(Texte à examiner):
# # # # #

Les investisseurs israéliens estiment qu'un
déplacement de la productivité s'opère depuis la région côtière du sud-est
de la Chine, qui concentre énormément d'usines, vers les régions plus
rurales de l'ouest. Certains hommes d'affaires israéliens déclarent
avoir tourné leur regard vers l'ouest de la Chine qui dispose d'un très
grand potentiel.
Amir Gal-Or, associé directeur chez Infinity Group,
un fonds d'investissement privé, avec des bureaux en Israël, en Chine et
aux Etats-Unis, a indiqué à l'agence Xinhua que son fonds ne fait
que réagir à l'évolution du marché, à un moment où la Chine
ajuste ses besoins dans le sillage de la crise;
Présent à Suzhou, à Shanghai et à Hong Kong,
Infinity Group envisage de s'installer dans d'autres villes à la recherche
de nouvelles opportunités qui pourraient lui permettre de s'adapter
aux changements des condtions du marché et d'élargir ses
investissements de portefeuille.

# # # # #

(Exercices à faire):
- A) Recopiez l'extrait du texte sur les investisseurs israéliens en Chine qui s'ouvre sur les mots contenant « Amir Gal-Or, associé » et s'achève sur « investissements de portefeuille. ».
- B) D'après le texte sur les investisseurs israéliens en Chine, dans quels pays Infinity Group a-t-il des bureaux ?
- C) Dans le texte sur les investisseurs israéliens en Chine, résumez plus brièvement le paragraphe commençant par « Les investisseurs israéliens estiment » en gardant ses faits principaux.

Entrées de données recueillies
# # # # #

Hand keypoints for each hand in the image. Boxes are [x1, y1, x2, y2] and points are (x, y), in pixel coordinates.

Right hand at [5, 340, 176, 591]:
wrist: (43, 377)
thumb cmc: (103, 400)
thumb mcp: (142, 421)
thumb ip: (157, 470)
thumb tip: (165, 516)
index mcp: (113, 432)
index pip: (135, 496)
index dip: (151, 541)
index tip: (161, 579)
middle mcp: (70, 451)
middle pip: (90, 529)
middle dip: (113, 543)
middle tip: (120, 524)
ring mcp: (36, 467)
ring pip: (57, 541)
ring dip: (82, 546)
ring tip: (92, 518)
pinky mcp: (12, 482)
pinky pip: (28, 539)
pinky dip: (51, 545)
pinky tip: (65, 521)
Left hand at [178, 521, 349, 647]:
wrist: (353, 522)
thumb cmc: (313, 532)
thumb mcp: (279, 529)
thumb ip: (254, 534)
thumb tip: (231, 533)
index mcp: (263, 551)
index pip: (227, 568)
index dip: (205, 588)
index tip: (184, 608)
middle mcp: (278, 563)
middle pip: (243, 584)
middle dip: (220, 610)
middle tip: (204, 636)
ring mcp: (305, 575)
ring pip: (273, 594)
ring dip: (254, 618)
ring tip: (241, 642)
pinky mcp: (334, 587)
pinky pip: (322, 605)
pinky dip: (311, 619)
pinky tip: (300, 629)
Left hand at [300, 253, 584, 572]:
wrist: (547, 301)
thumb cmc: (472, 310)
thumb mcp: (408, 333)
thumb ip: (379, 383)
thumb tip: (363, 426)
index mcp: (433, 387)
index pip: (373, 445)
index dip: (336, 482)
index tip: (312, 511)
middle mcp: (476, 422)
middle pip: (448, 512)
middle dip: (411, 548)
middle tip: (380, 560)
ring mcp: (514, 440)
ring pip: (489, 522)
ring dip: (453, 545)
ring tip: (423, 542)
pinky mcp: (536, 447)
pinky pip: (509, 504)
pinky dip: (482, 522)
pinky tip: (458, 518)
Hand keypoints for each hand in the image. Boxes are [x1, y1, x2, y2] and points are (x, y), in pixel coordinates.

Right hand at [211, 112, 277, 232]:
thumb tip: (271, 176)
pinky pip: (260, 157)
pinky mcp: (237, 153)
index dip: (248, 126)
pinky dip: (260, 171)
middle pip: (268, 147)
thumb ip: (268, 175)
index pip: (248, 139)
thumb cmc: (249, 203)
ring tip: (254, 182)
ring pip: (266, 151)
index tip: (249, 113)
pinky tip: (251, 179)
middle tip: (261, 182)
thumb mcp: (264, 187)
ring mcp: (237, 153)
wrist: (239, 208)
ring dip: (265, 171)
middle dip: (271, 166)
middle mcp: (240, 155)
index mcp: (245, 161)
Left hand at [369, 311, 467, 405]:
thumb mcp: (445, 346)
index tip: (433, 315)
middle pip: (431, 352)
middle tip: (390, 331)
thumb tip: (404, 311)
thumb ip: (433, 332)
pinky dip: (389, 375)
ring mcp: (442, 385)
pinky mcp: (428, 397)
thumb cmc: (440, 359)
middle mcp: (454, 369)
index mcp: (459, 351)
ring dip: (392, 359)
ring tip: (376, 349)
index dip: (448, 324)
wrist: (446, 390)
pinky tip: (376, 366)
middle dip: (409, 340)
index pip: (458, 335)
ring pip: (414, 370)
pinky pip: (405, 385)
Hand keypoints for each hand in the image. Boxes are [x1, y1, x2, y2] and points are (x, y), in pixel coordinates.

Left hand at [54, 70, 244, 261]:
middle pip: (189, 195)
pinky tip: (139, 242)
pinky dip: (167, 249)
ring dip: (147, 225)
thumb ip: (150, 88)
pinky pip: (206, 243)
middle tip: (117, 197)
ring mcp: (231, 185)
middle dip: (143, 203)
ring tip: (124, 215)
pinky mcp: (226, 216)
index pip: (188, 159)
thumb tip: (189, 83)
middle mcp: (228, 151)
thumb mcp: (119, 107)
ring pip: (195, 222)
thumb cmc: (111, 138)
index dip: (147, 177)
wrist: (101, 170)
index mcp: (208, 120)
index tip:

# # # # #

(Corrigés):
- A)
Amir Gal-Or, associé directeur chez Infinity Group,
un fonds d'investissement privé, avec des bureaux en Israël, en Chine et
aux Etats-Unis, a indiqué à l'agence Xinhua que son fonds ne fait
que réagir à l'évolution du marché, à un moment où la Chine
ajuste ses besoins dans le sillage de la crise;
Présent à Suzhou, à Shanghai et à Hong Kong,
Infinity Group envisage de s'installer dans d'autres villes à la recherche
de nouvelles opportunités qui pourraient lui permettre de s'adapter
aux changements des condtions du marché et d'élargir ses
investissements de portefeuille.

- B) En Israël, en Chine et aux États-Unis.

- C) Selon les investisseurs israéliens, la productivité se déplace du sud-est côtier de la Chine, très industrialisé, vers les régions plus rurales de l'ouest. Certains hommes d'affaires israéliens se tournent vers cet ouest au très grand potentiel.